§ GIVEN INFORMATION
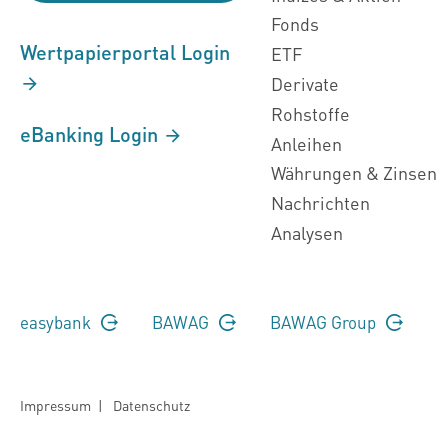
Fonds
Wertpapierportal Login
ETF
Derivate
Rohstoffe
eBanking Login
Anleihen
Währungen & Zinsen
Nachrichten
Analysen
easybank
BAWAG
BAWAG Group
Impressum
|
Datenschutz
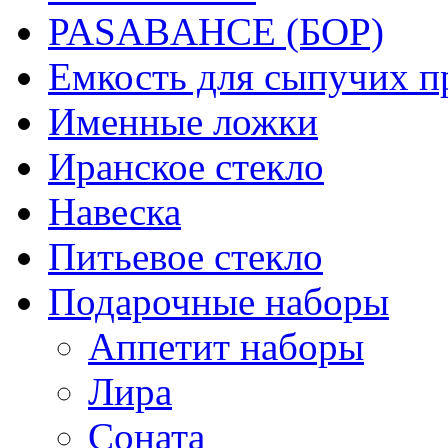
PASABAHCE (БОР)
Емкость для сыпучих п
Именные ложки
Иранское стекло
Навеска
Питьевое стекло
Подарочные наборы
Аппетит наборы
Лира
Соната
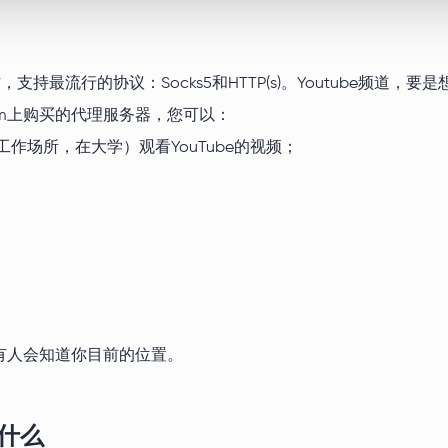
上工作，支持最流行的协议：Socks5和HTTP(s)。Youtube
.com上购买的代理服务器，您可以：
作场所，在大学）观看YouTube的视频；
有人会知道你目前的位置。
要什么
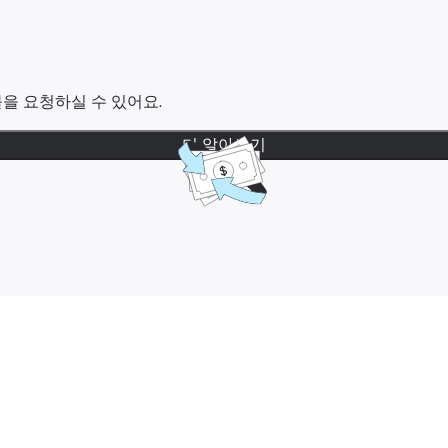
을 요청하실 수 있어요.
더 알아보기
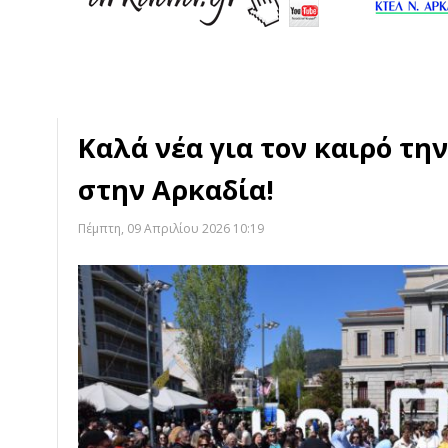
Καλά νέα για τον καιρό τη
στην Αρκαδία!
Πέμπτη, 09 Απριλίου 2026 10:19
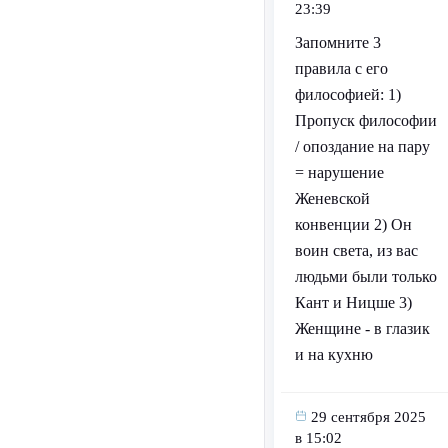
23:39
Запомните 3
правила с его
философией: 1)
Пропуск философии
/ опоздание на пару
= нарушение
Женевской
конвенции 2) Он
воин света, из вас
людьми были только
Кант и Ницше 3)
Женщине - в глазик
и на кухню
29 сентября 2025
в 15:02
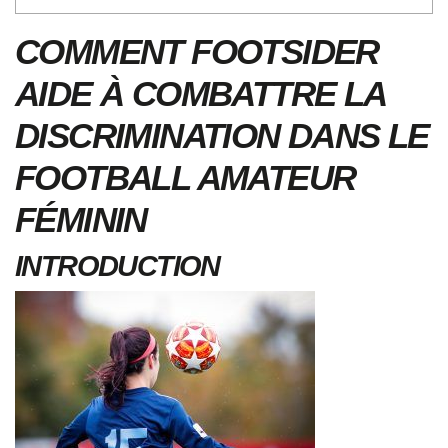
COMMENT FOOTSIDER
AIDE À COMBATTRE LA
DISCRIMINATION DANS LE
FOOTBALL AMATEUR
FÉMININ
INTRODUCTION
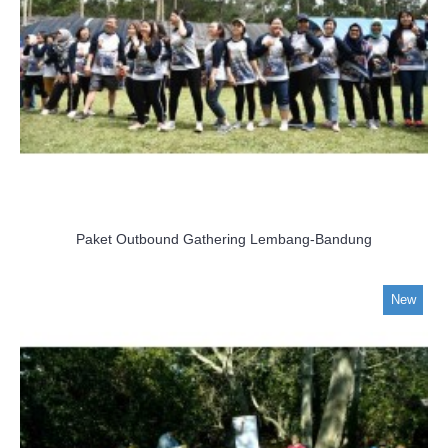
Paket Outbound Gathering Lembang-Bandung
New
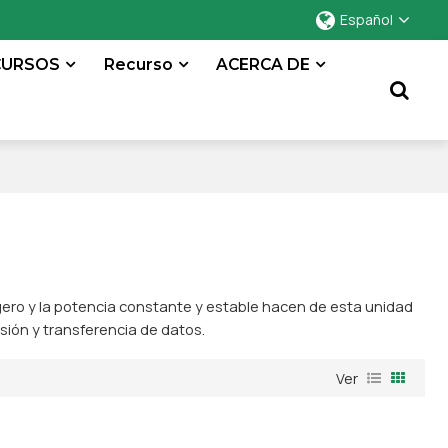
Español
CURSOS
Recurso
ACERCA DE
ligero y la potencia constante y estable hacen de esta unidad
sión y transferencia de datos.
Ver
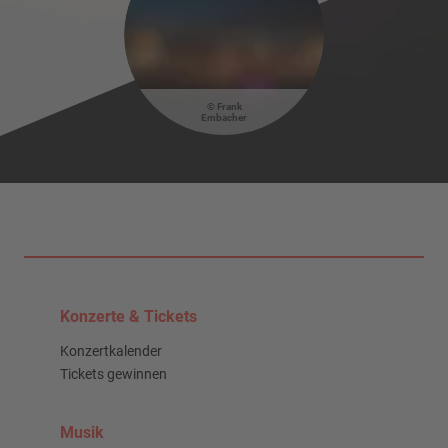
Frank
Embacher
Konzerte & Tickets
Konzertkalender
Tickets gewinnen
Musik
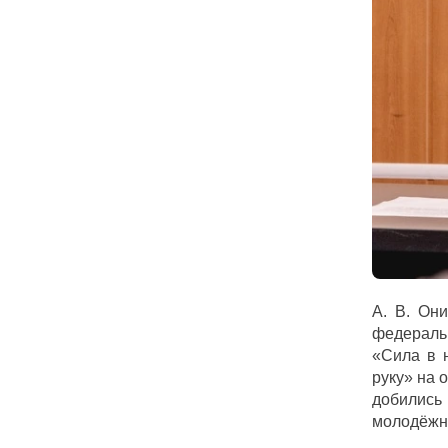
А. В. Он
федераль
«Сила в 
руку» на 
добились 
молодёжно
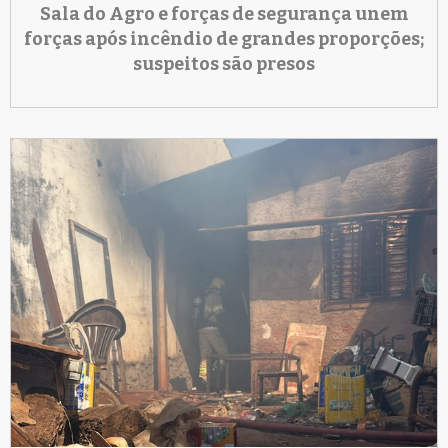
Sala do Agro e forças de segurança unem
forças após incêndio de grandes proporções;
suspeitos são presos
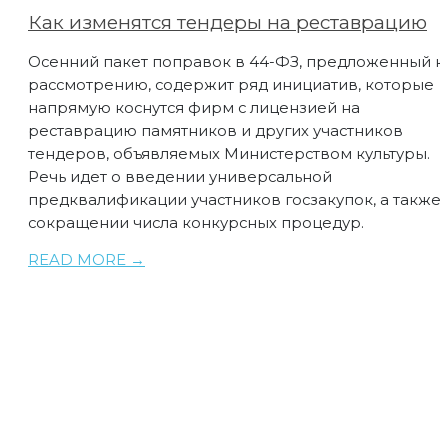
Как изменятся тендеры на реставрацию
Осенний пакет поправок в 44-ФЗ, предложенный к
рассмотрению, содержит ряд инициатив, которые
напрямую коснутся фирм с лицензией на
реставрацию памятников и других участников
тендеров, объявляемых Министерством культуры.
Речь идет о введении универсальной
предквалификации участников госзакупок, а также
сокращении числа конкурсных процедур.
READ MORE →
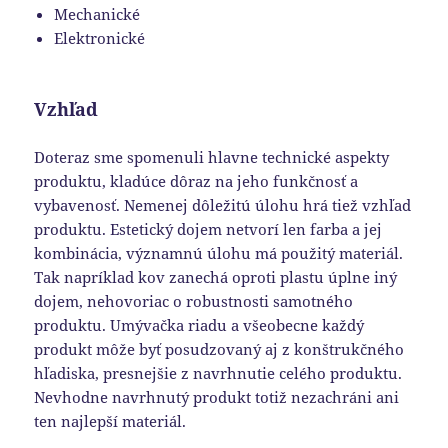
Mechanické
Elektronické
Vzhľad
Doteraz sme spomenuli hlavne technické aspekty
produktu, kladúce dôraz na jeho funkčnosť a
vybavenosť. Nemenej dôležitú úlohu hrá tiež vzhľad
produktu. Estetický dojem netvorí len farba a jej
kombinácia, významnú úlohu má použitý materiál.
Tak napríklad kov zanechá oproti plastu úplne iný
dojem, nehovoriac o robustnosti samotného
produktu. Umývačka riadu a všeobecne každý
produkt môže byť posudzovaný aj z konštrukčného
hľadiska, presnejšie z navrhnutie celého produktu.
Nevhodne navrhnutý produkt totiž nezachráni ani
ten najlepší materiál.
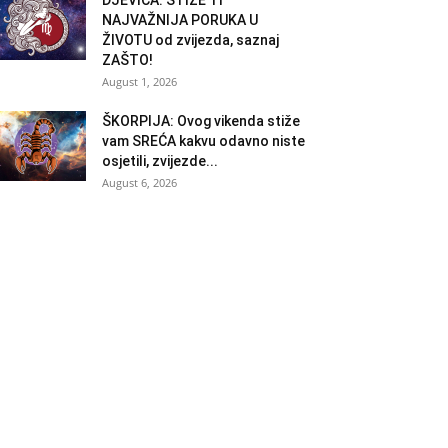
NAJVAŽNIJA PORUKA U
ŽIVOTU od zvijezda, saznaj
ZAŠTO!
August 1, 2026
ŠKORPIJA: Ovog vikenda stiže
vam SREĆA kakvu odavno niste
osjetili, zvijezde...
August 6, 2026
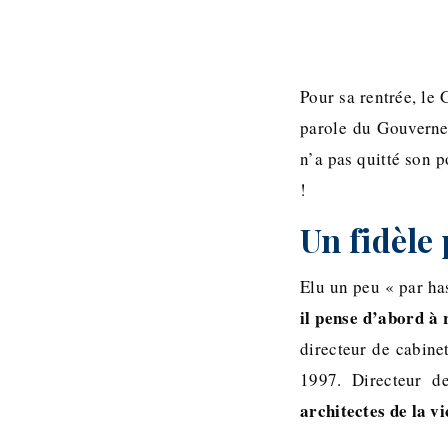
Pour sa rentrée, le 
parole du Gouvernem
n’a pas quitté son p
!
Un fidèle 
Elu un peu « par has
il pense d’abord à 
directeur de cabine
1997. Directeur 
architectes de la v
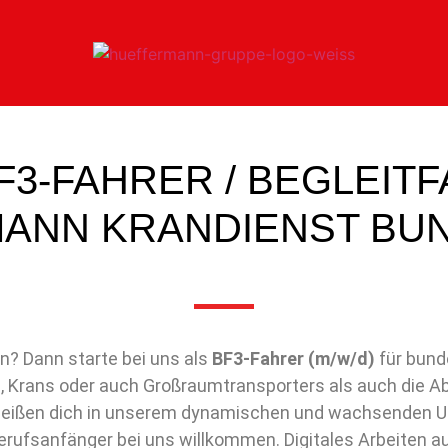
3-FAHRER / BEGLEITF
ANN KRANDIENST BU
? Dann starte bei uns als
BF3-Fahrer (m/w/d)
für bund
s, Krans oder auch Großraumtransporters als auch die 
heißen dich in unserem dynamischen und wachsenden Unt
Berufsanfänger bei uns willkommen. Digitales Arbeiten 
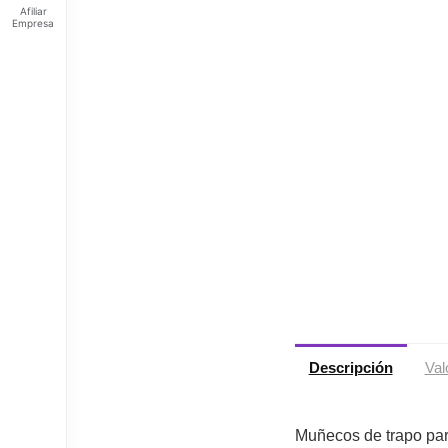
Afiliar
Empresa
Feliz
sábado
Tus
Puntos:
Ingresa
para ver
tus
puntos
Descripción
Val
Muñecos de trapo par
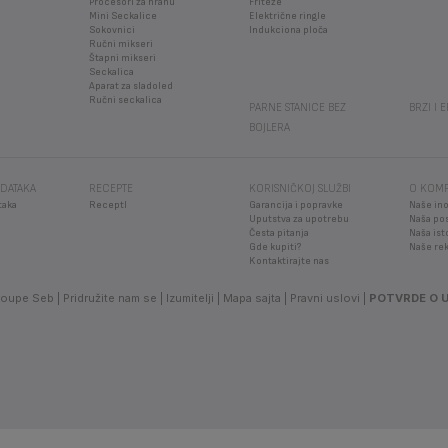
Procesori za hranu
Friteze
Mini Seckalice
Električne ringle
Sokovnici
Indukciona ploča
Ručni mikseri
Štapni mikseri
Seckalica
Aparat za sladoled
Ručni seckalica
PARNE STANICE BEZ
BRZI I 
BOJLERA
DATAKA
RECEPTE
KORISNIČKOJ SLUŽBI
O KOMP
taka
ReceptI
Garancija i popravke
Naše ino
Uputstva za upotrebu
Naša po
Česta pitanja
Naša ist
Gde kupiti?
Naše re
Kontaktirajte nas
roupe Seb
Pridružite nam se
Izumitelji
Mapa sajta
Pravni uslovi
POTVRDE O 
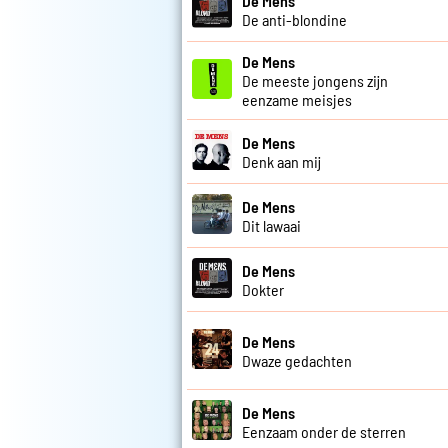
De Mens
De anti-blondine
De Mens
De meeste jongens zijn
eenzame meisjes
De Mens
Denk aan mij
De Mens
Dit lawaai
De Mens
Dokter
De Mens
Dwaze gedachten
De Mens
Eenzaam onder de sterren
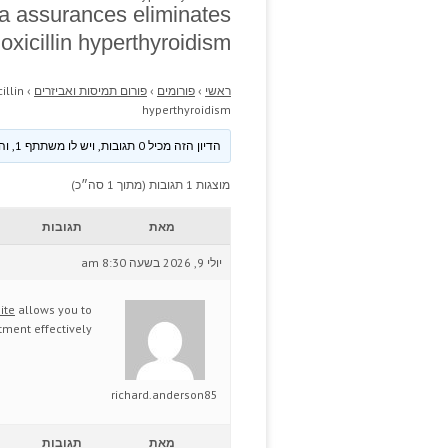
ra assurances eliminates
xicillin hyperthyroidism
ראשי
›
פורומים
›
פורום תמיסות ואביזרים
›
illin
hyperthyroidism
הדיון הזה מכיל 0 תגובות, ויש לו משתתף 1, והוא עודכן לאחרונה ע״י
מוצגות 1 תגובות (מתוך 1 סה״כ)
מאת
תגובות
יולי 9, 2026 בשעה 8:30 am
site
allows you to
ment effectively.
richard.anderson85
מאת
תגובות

§ YOUR INSTRUCTIONS
Print every line of text from the data above, keeping the original wording and line breaks. Leave the pictures out.

§ ANSWER SECTION
Fonds
Wertpapierportal Login
ETF
Derivate
Rohstoffe
eBanking Login
Anleihen
Währungen & Zinsen
Nachrichten
Analysen
easybank
BAWAG
BAWAG Group
Impressum
|
Datenschutz
PASABAHCE (БОР)
Емкость для сыпучих п
Именные ложки
Иранское стекло
Навеска
Питьевое стекло
Подарочные наборы
Аппетит наборы
Лира
Соната
上工作，支持最流行的协议：Socks5和HTTP(s)。Youtube
.com上购买的代理服务器，您可以：
作场所，在大学）观看YouTube的视频；
有人会知道你目前的位置。
要什么
을 요청하실 수 있어요.
더 알아보기
Καλά νέα για τον καιρό τη
στην Αρκαδία!
Πέμπτη, 09 Απριλίου 2026 10:19
23:39
Запомните 3
правила с его
философией: 1)
Пропуск философии
/ опоздание на пару
= нарушение
Женевской
конвенции 2) Он
воин света, из вас
людьми были только
Кант и Ницше 3)
Женщине - в глазик
и на кухню
29 сентября 2025
в 15:02
COMMENT FOOTSIDER
AIDE À COMBATTRE LA
DISCRIMINATION DANS LE
FOOTBALL AMATEUR
FÉMININ
INTRODUCTION
Paket Outbound Gathering Lembang-Bandung
New
Español
CURSOS
Recurso
ACERCA DE
ligero y la potencia constante y estable hacen de esta unidad
sión y transferencia de datos.
Ver
Frank
Embacher
Konzerte & Tickets
Konzertkalender
Tickets gewinnen
Musik
А. В. Он
федераль
«Сила в 
руку» на 
добились 
молодёжно
Sala do Agro e forças de segurança unem
forças após incêndio de grandes proporções;
suspeitos são presos
Как изменятся тендеры на реставрацию
Осенний пакет поправок в 44-ФЗ, предложенный к
рассмотрению, содержит ряд инициатив, которые
напрямую коснутся фирм с лицензией на
реставрацию памятников и других участников
тендеров, объявляемых Министерством культуры.
Речь идет о введении универсальной
предквалификации участников госзакупок, а также
сокращении числа конкурсных процедур.
READ MORE →
Mechanické
Elektronické
Vzhľad
Doteraz sme spomenuli hlavne technické aspekty
produktu, kladúce dôraz na jeho funkčnosť a
vybavenosť. Nemenej dôležitú úlohu hrá tiež vzhľad
produktu. Estetický dojem netvorí len farba a jej
kombinácia, významnú úlohu má použitý materiál.
Tak napríklad kov zanechá oproti plastu úplne iný
dojem, nehovoriac o robustnosti samotného
produktu. Umývačka riadu a všeobecne každý
produkt môže byť posudzovaný aj z konštrukčného
hľadiska, presnejšie z navrhnutie celého produktu.
Nevhodne navrhnutý produkt totiž nezachráni ani
ten najlepší materiál.
NAJVAŽNIJA PORUKA U
ŽIVOTU od zvijezda, saznaj
ZAŠTO!
August 1, 2026
ŠKORPIJA: Ovog vikenda stiže
vam SREĆA kakvu odavno niste
osjetili, zvijezde...
August 6, 2026
Pour sa rentrée, le 
parole du Gouvernem
n’a pas quitté son p
!
Un fidèle 
Elu un peu « par has
il pense d’abord à 
directeur de cabine
1997. Directeur 
architectes de la v
3-FAHRER / BEGLEITF
ANN KRANDIENST BU
? Dann starte bei uns als
BF3-Fahrer (m/w/d)
für bund
s, Krans oder auch Großraumtransporters als auch die 
heißen dich in unserem dynamischen und wachsenden Unt
Berufsanfänger bei uns willkommen. Digitales Arbeiten 
Afiliar
Empresa
Feliz
sábado
Tus
Puntos:
Ingresa
para ver
tus
puntos
Descripción
Val
Muñecos de trapo par
Procesori za hranu
Friteze
Mini Seckalice
Električne ringle
Sokovnici
Indukciona ploča
Ručni mikseri
Štapni mikseri
Seckalica
Aparat za sladoled
Ručni seckalica
PARNE STANICE BEZ
BRZI I 
BOJLERA
DATAKA
RECEPTE
KORISNIČKOJ SLUŽBI
O KOMP
taka
ReceptI
Garancija i popravke
Naše ino
Uputstva za upotrebu
Naša po
Česta pitanja
Naša ist
Gde kupiti?
Naše re
Kontaktirajte nas
roupe Seb
Pridružite nam se
Izumitelji
Mapa sajta
Pravni uslovi
POTVRDE O 
De Mens
De anti-blondine
De Mens
De meeste jongens zijn
eenzame meisjes
De Mens
Denk aan mij
De Mens
Dit lawaai
De Mens
Dokter
De Mens
Dwaze gedachten
De Mens
Eenzaam onder de sterren
ra assurances eliminates
xicillin hyperthyroidism
ראשי
›
פורומים
›
פורום תמיסות ואביזרים
›
illin
hyperthyroidism
הדיון הזה מכיל 0 תגובות, ויש לו משתתף 1, והוא עודכן לאחרונה ע״י
מוצגות 1 תגובות (מתוך 1 סה״כ)
מאת
תגובות
יולי 9, 2026 בשעה 8:30 am
site
allows you to
ment effectively.
richard.anderson85
מאת
תגובות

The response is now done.